VJ: Yes! The movie that comes to mind when it comes to alternative relationship structures is Fifty Shades of Grey, which has Dakota Johnson in it. She’s also played in a movie called Splitsville, which is about non-monogamy as well, and on top of that, she’s done a matchmaker movie called Materialists.
So she’s been part of a Fifty Shades of Grey kinky movie, a non-monogamous film [Splitsville], and The Materialists as a matchmaker film. [She’s] someone who has been a part of multiple movies that have been very popular [and] that everyone knows about. Hollywood is just accepting that more and more, I believe.
Another positive representation of some alternative relationship structures would be Bridgerton, with Benedict Bridgerton, for example. He was portrayed as bisexual, in a throuple but also did group play … [Bridgerton] depicted that this happened a long time ago, and non-monogamy has been around for centuries.
So, yes, I believe Hollywood is becoming more open.
DN: What advice would you give viewers who watch this film and start questioning whether traditional relationship models are right for them?
VJ: Do your research, deep dive, [and] learn more about the different relationship structures that are out there. What I recommend for other people is, you know, you hear some words, you hear some terminology, look into it and then go down rabbit holes. Educate yourself on all the possibilities that are out there.
Find the sites, find the threads, listen to the podcast, read the stories, really just learn about the terminology and figure out what resonates with you.
Ultimately, my biggest piece of advice would to be to gather a bunch of terminology, write it down, and…create a ‘yes, no, or maybe’ activity that you can do with yourself or you can do with a partner. Choose yes, no, or maybe on things that are interesting to you and things that are hard no.
And there are things you can do on this particular list with a monogamous partner. Try everything once — maybe twice -– or if you have a partner, compare notes, and move forward accordingly.
Just enter this particular space with an open mind and no judgment and with intention. Meet people who are living this particular lifestyle or have this kind of relationship dynamic, and learn. I’ve always done that. I hear people’s advice and I listen.
I recommend doing more of that. Go to social events that are low pressure, where nothing really has to happen. You can just network, and you can just talk and then go to spaces without the pressure of having to do things with other people. That is definitely not something that is required, but … the more you dive into this, the more communication opens.
Having a coach, having a therapist, having support will make all the difference when it comes to questioning if a traditional relationship model is right for them or not.

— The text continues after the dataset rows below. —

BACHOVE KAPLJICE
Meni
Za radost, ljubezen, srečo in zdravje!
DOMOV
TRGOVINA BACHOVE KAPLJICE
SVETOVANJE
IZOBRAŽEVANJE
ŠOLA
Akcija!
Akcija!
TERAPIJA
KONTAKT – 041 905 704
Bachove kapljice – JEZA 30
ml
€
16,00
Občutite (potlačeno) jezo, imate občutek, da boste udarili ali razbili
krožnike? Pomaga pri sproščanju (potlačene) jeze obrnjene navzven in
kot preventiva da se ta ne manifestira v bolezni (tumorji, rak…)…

DN: You were invited to the A24 premiere of The Invite. What has the experience been like preparing for a Hollywood film premiere connected to themes you actively speak about?

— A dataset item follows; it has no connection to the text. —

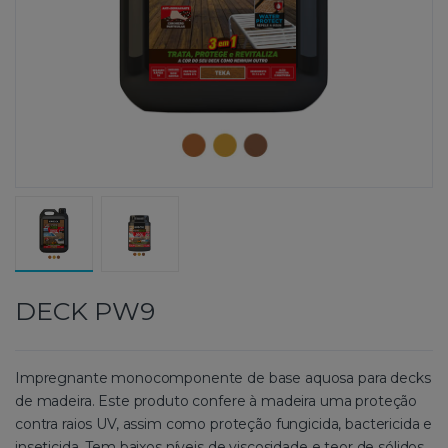
DECK PW9
Impregnante monocomponente de base aquosa para decks
de madeira. Este produto confere à madeira uma proteção
contra raios UV, assim como proteção fungicida, bactericida e
inseticida. Tem baixos níveis de viscosidade e teor de sólidos,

I was over the moon. Just the fact that a movie was created with non-monogamous ties to it just made me incredibly happy, because part of my life’s mission is to normalize non-monogamy.

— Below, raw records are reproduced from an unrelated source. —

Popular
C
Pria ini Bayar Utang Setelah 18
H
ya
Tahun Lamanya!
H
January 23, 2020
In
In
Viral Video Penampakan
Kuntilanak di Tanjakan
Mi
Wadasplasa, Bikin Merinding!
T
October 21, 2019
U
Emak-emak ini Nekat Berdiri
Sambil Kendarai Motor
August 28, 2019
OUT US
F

A24 [has] made some of the most iconic movies of all time. To see a premiere before it could even hit the theaters … and they’re interested in my thoughts, and my opinions, and my votes. I was incredibly happy.
This was the first time I ever dressed up to go to a movie. I really felt like I wanted to be a positive representation [of a non-monogamous relationship lifestyle] because oftentimes, non-monogamy [and] swinging lifestyles can really be seen as dated or seedy. People don’t realize that people in non-monogamous relationships could be anybody.
I definitely gave myself the opportunity to speak on it. There was a testimonial at the end of the movie, and myself and my husband Ryan and my sister … got to do a testimonial on the movie, and that was when the movie was really fresh in my mind.
I was so excited to really give them my thoughts, and it was really great. I hope to see more representation about non-monogamous relationships in the future, and I just really hope this movie does well, because it deserves to do well.